● Tâche à faire 1: Pouvez-vous reproduire sous forme de liste numérotée les lignes des enregistrements, depuis leur début jusqu'à la ligne contenant "nary Niacinamide 10% + Zinc 1%" incluse, en omettant les lignes vides ?

*** Extrait du texte ***

Tu te souviens du vendeur de conneries sympathique et de sa description idyllique du bus ?
Ce n’est pas celui-là qu’on a pris.
Nous montons dans un bus non climatisé, mais ça c’est vraiment pas grave, au contraire. Il est blindé de gens qui nous regardent avec des yeux horrifiés.
Du genre « Vous êtes sûr que vous voulez prendre ce bus ? C’est votre dernier mot ? ».
L’acolyte du chauffeur dégage un vieux pour nous et le fout sur une banquette où deux adultes et un gamin sont déjà.
Le gamin voyagera sur les genoux de sa grand-mère et puis c’est tout.
On est un peu gêné d’arriver comme ça et de déranger des gens malgré nous mais bon il faut vite s’installer parce que le chauffeur a déjà démarré et avec nos 20 kg sur le dos on a tendance à tanguer dangereusement.
On enjambe deux sacs et trois cartons posés dans l’allée, on pose nos baluchons de 50 cm de haut à côté, il n’y a plus de place nulle part pour les ranger de toute manière, et on s’installe sur la banquette prévue à cet effet.

*** Enregistrements fournis ***

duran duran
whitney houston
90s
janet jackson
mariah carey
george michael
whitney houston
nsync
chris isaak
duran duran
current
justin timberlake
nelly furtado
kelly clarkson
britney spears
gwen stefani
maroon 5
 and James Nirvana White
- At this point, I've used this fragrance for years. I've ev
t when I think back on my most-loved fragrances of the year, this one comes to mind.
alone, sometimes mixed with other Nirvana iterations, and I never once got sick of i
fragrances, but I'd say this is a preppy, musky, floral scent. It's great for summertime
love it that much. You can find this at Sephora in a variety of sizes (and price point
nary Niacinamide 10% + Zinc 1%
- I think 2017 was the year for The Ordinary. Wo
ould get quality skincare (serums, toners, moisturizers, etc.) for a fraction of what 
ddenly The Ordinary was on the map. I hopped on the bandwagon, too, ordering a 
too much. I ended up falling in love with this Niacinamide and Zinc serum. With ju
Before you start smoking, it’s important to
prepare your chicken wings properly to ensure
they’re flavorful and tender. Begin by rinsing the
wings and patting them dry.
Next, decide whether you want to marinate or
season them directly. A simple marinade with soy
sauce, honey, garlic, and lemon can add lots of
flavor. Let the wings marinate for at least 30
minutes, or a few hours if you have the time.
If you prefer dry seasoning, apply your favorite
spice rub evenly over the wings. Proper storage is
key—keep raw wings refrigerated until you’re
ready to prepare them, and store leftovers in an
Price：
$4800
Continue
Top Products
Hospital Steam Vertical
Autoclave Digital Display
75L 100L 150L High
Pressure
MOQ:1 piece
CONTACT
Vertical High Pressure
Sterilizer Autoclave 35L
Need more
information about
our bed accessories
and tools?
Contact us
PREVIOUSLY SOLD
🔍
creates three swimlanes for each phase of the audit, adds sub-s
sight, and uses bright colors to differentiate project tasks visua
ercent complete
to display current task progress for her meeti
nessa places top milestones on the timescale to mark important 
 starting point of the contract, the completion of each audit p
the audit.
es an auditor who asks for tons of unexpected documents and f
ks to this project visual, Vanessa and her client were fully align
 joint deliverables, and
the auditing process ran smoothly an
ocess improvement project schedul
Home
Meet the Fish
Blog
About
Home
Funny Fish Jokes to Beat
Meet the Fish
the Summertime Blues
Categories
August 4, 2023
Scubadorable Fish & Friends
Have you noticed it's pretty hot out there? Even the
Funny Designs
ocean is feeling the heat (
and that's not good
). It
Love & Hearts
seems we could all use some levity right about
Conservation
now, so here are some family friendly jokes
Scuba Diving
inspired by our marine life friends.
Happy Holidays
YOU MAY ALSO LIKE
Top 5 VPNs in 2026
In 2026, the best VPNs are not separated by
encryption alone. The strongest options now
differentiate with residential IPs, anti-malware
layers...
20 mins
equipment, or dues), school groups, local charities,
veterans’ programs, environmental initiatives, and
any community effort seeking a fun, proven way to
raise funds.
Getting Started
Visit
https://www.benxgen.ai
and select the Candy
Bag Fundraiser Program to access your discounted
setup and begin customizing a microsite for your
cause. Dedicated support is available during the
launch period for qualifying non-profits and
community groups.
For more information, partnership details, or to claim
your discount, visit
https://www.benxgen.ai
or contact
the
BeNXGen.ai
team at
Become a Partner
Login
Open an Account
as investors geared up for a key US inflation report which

***

● Tâche à faire 2: Dans l'extrait sur le trajet en bus, quelles personnes ou quels groupes de personnes sont mentionnés, en dehors des narrateurs ?

● Réponse rédigée 1:
1. duran duran
2. whitney houston
3. 90s
4. janet jackson
5. mariah carey
6. george michael
7. whitney houston
8. nsync
9. chris isaak
10. duran duran
11. current
12. justin timberlake
13. nelly furtado
14. kelly clarkson
15. britney spears
16. gwen stefani
17. maroon 5
18.  and James Nirvana White
19. - At this point, I've used this fragrance for years. I've ev
20. t when I think back on my most-loved fragrances of the year, this one comes to mind.
21. alone, sometimes mixed with other Nirvana iterations, and I never once got sick of i
22. fragrances, but I'd say this is a preppy, musky, floral scent. It's great for summertime
23. love it that much. You can find this at Sephora in a variety of sizes (and price point
24. nary Niacinamide 10% + Zinc 1%

● Réponse rédigée 2:
- le vendeur de conneries sympathique
- les gens qui remplissent le bus
- le chauffeur
- l'acolyte du chauffeur
- un vieux
- deux adultes
- un gamin
- la grand-mère du gamin